_EXERCISE DETAILS:_
Lines of the data that contain the word "arithRes" are the ones to copy.

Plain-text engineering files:
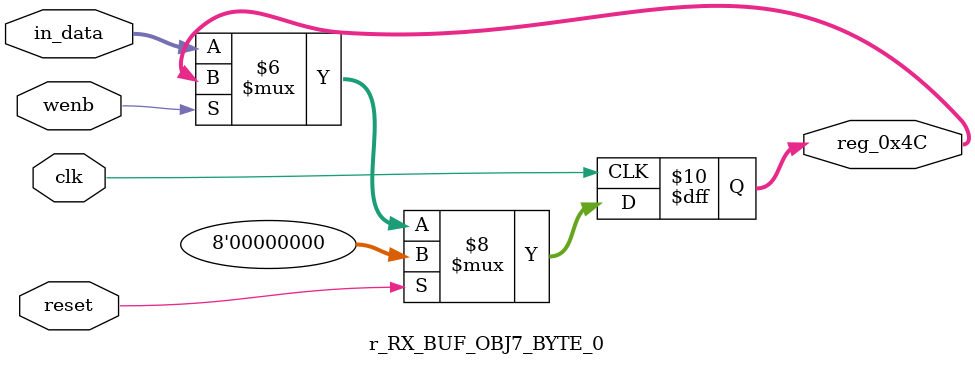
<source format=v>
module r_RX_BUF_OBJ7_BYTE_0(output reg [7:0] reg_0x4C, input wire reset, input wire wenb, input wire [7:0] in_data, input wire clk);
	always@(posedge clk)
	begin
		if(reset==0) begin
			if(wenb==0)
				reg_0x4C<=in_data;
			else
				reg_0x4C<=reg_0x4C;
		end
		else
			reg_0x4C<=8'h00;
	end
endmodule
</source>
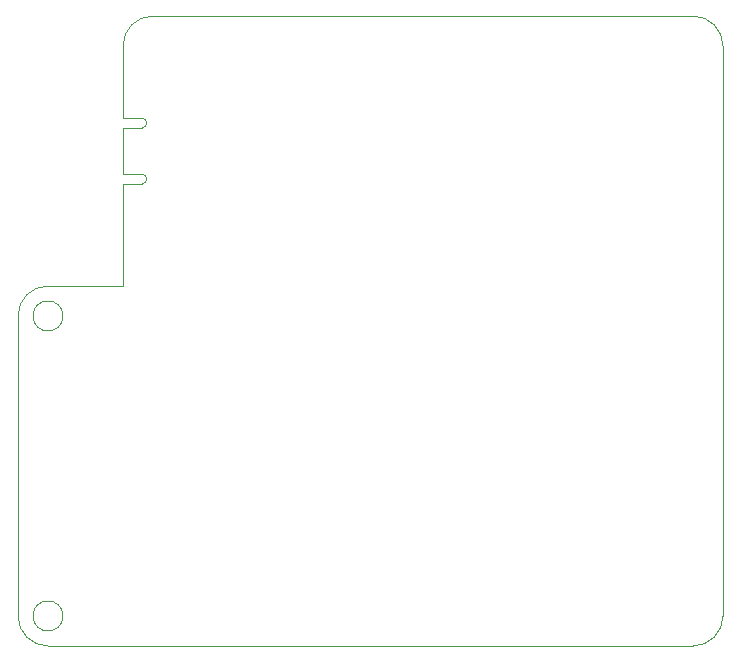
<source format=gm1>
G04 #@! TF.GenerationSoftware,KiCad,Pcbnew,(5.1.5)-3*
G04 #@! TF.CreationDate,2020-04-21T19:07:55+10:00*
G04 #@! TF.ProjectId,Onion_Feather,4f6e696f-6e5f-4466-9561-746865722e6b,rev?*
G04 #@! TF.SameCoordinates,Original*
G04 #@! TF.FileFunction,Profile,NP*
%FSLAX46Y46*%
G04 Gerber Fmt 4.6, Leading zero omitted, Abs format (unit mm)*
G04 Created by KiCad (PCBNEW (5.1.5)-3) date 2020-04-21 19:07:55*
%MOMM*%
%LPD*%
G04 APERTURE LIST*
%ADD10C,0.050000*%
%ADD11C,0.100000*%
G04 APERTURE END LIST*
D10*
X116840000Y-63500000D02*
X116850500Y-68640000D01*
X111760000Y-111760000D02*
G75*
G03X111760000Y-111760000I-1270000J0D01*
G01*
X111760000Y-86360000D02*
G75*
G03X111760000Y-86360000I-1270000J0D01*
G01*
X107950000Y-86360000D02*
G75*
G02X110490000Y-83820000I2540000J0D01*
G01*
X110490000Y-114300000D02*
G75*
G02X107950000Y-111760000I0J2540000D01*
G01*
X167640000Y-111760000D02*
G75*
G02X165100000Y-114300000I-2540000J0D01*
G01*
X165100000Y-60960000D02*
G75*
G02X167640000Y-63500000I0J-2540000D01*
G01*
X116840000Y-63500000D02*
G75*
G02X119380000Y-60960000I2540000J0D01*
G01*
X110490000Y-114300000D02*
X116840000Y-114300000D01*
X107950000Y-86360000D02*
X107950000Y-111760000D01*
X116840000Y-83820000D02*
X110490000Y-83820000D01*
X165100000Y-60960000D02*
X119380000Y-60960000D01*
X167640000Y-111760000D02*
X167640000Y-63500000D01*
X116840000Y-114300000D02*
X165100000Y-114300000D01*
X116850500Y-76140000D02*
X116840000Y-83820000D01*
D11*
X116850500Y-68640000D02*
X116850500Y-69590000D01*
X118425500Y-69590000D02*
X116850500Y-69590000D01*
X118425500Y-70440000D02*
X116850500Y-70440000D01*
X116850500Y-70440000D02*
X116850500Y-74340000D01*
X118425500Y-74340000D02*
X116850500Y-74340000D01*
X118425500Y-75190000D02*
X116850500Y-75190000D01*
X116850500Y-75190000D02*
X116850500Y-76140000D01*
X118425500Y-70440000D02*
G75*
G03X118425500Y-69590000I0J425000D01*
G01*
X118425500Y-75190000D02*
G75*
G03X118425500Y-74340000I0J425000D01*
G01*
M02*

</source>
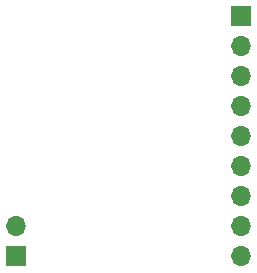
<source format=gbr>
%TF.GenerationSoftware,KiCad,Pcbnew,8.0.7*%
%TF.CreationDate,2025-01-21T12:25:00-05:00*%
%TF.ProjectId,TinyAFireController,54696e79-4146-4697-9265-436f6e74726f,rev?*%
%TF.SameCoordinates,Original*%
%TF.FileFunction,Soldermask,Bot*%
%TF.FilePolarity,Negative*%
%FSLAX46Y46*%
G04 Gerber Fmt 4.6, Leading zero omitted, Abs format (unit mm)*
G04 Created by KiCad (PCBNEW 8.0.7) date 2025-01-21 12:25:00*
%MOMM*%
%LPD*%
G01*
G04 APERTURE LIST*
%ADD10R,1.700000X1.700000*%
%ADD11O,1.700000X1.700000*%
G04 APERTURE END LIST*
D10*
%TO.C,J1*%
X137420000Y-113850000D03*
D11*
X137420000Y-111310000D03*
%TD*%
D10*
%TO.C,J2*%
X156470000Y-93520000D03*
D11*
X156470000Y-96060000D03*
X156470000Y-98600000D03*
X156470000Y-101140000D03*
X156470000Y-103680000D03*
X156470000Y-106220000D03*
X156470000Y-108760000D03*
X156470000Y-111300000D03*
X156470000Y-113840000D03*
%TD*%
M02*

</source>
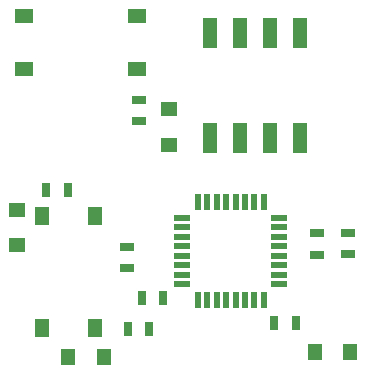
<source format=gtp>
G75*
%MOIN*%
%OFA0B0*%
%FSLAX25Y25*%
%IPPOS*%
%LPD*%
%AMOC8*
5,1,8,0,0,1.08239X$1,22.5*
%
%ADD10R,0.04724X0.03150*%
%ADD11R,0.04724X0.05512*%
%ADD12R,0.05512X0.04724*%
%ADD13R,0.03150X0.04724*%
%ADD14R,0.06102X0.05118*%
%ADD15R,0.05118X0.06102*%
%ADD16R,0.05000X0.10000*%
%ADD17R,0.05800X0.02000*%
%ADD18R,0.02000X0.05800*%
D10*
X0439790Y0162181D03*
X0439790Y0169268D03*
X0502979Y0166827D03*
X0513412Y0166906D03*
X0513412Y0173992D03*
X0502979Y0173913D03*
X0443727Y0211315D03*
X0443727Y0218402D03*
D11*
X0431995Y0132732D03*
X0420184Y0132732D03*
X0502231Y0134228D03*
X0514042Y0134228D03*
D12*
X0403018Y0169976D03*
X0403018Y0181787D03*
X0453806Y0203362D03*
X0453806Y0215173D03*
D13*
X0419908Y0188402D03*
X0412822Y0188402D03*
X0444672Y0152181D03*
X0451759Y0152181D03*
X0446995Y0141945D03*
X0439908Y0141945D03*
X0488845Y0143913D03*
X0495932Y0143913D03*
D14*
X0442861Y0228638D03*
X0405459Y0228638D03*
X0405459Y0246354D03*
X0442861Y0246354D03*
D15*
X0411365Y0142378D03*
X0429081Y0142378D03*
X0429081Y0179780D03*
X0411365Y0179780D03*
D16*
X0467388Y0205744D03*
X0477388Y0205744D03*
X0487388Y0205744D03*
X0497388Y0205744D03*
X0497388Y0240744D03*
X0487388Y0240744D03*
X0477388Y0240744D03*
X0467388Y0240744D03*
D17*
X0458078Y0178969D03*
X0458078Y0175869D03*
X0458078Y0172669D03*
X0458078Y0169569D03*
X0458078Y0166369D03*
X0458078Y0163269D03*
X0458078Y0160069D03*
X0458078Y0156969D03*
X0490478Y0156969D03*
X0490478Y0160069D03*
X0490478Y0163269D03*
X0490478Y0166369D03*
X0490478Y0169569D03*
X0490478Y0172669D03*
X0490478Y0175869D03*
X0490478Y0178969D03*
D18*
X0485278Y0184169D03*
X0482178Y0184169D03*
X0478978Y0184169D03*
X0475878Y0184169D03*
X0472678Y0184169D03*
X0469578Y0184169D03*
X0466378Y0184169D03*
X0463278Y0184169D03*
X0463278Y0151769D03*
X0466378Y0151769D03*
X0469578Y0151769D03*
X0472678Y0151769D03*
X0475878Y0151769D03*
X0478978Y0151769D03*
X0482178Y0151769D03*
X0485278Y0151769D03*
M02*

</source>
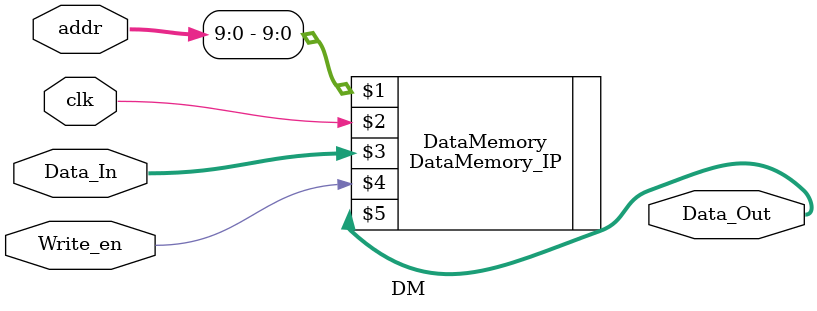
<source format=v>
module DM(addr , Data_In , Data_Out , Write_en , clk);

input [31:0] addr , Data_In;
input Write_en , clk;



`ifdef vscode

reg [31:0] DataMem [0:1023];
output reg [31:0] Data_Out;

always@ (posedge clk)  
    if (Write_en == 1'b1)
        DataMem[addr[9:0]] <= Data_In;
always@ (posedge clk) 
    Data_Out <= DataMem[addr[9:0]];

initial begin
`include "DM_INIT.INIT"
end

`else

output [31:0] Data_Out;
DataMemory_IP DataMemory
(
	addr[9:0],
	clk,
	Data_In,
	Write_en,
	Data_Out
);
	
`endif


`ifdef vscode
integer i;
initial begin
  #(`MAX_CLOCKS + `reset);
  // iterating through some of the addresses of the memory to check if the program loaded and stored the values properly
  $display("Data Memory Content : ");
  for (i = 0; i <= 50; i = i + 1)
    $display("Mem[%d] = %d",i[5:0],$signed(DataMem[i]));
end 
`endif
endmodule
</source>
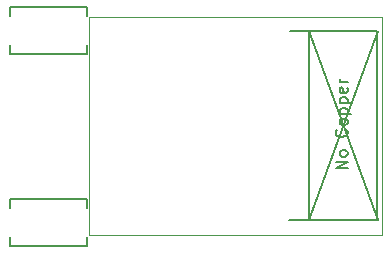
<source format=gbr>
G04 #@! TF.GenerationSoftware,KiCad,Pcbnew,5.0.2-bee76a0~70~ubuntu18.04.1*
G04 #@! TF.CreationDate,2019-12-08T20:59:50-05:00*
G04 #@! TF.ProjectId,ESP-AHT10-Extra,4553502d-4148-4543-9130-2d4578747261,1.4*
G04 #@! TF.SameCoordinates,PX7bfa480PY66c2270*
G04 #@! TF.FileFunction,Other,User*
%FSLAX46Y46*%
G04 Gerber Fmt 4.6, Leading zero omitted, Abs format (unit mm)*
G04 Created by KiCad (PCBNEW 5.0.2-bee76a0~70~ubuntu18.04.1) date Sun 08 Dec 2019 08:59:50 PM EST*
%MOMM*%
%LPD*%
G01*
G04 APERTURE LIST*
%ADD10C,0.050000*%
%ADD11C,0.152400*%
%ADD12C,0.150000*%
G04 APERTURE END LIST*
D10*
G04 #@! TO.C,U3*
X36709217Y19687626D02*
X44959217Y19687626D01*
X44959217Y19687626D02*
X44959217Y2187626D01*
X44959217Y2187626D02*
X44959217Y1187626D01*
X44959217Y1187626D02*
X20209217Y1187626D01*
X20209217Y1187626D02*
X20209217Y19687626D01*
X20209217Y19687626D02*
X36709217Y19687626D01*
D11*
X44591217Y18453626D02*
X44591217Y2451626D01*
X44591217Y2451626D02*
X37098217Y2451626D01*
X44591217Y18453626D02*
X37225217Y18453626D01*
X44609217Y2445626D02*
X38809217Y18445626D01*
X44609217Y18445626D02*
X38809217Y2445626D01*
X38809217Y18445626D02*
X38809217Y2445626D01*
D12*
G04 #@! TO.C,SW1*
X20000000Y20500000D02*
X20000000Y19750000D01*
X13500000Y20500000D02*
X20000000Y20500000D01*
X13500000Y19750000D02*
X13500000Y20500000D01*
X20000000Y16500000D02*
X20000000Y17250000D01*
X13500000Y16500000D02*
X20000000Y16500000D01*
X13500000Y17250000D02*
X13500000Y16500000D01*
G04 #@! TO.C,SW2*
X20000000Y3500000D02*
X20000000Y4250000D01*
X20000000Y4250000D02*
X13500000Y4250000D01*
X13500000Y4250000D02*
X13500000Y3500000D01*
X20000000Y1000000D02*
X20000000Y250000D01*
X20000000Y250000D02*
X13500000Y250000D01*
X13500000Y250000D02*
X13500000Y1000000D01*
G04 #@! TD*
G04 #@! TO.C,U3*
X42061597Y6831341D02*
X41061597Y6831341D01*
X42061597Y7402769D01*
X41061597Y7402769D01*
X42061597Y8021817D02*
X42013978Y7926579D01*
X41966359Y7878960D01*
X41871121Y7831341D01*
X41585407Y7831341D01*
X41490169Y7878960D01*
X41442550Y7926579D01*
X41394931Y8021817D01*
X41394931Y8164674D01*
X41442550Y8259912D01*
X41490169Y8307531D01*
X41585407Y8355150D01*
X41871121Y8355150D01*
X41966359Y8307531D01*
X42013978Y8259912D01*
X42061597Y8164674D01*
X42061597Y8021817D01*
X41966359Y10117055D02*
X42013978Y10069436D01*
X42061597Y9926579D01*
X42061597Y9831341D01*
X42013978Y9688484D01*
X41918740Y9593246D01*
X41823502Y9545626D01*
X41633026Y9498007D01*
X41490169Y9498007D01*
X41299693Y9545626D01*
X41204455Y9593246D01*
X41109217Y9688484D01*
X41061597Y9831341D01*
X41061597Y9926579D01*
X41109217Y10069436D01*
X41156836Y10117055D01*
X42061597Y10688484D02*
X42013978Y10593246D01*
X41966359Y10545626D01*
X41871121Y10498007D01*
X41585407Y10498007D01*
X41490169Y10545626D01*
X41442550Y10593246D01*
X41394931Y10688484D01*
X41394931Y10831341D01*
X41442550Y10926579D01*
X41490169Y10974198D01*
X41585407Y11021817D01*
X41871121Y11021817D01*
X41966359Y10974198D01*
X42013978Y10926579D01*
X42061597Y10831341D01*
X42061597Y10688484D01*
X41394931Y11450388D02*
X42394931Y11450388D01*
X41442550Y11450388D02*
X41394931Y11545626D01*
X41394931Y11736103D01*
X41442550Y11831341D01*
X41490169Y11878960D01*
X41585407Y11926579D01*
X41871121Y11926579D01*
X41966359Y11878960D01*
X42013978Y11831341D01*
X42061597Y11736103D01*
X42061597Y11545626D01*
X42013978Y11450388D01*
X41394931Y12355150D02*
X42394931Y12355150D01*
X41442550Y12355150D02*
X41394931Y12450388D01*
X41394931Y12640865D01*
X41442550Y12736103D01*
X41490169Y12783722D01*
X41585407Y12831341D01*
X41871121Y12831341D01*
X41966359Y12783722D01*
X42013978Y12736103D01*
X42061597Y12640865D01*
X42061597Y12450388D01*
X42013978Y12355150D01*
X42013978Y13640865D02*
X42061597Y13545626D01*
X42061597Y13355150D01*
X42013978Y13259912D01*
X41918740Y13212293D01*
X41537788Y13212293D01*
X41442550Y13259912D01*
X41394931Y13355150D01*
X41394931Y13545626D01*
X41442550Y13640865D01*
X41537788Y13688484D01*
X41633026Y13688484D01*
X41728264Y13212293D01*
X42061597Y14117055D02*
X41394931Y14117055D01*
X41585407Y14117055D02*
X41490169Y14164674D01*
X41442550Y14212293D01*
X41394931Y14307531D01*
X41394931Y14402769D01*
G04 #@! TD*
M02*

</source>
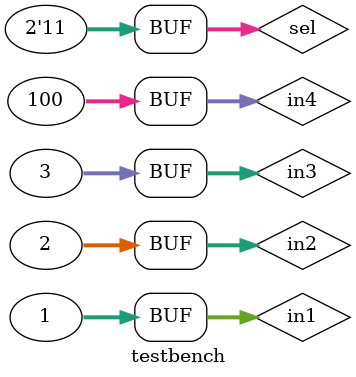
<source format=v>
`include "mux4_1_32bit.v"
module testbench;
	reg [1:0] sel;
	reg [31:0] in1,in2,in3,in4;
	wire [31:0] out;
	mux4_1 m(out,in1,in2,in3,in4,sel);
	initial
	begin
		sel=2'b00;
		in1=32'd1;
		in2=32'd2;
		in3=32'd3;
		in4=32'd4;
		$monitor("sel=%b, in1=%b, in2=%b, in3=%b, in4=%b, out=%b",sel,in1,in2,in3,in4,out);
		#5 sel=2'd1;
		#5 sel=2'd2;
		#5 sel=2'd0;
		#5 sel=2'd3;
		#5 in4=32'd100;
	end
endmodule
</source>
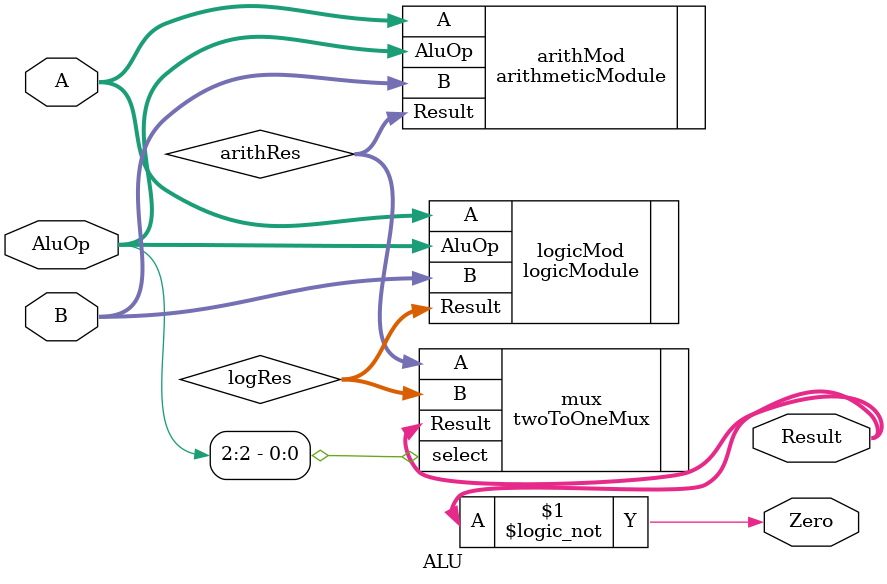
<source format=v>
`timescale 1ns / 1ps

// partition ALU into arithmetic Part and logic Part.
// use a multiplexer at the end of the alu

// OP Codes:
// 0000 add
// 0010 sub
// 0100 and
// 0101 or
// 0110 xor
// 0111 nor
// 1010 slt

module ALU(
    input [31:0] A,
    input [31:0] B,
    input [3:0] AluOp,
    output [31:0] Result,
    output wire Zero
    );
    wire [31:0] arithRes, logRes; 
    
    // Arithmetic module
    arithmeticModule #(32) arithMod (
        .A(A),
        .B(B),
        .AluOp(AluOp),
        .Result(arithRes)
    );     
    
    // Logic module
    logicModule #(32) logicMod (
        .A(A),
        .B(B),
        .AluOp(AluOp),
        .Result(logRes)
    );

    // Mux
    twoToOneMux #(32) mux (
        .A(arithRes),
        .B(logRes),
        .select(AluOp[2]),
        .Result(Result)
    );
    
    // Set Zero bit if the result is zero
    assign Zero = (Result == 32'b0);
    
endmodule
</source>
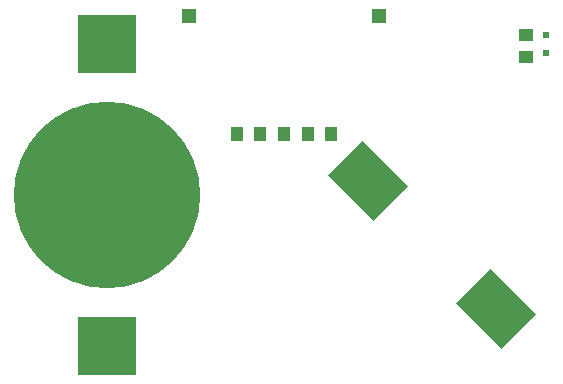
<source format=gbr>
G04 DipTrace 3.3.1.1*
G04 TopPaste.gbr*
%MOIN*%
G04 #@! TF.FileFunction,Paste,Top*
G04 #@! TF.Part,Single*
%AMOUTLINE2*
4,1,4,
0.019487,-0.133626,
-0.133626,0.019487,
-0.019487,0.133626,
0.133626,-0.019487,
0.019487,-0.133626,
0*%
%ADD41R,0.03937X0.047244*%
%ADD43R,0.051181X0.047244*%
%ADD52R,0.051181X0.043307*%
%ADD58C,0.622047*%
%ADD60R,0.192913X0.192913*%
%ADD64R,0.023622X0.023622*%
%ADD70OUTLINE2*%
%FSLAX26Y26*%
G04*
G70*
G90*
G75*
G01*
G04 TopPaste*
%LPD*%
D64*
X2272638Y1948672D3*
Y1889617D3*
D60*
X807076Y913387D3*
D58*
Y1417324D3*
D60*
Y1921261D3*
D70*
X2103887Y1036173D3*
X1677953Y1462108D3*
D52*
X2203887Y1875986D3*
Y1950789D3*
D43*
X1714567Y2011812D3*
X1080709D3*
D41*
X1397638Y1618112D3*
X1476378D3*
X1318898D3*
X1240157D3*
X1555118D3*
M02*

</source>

_WRITTEN ANSWER:_
    wire [31:0] arithRes, logRes; 
        .Result(arithRes)
        .A(arithRes),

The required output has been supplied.